Back-up instellingen
De Windows Terminal heeft geen back-up functie, toch wordt elke configuratie, zoals: instellingen, profielen, uiterlijk, opgeslagen in het bestand settings.json. Wat betekent dat u door een back-up van dit bestand te maken uw instellingen snel kunt overbrengen naar een andere computer.
U kunt een back-up maken van het bestand settings.json. Hiervoor opent u Instellingen en klikt u op de knop JSON-bestand openen in de linkerbenedenhoek van het navigatievenster. Of u gebruikt de sneltoets Shift + Control + om het bestand settings.json rechtstreeks te openen met de standaard tekst editor. Zodra het instellingenbestand in de tekst editor is geopend, klikt u op Bestand en kiest u de optie Opslaan als. Geef het bestand een naam en bevestig het door op Opslaan te klikken. Voorbeeld van een bestandsnaam is: my_wt_settings.json.
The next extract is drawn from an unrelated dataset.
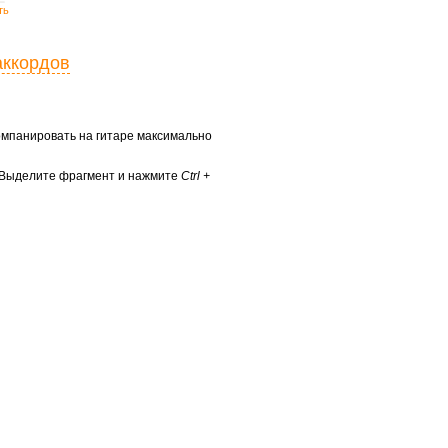
ть
аккордов
ккомпанировать на гитаре максимально
? Выделите фрагмент и нажмите
Ctrl +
Een andere mogelijkheid is het bestand settings.json te kopiëren vanaf de volgende locatie:
%USERPROFILE%\AppData\Local\Packages\Microsoft.WindowsTerminalPreview_8wekyb3d8bbwe\LocalState
Json bestand openen
De configuratie-instellingen kunt u herstellen, door Windows Terminal > Instellingen te openen. Hiervoor klikt u op de knop JSON-bestand openen in de linkerbenedenhoek van het navigatievenster. Open het bestand settings.json met Kladblok of een andere tekst editor. Gebruik de sneltoets Ctrl + A om alles uit het bestand te selecteren. Vervolgens gebruikt u de sneltoets Ctrl + C om de inhoud naar het klembord te kopiëren.
In het bestand settings.json gebruikt u de sneltoets Ctrl + A om alles te selecteren. Druk vervolgens op de Delete-toets om het bestand te wissen. Hierna gebruikt u de sneltoets Ctrl + V, om de instellingen uit de back-up te plakken gebruikt u de sneltoets Ctrl + S. Hiermee kunt u de instellingen opslaan en herstellen. Tenslotte start u de Windows Terminal opnieuw op om het herstel te voltooien.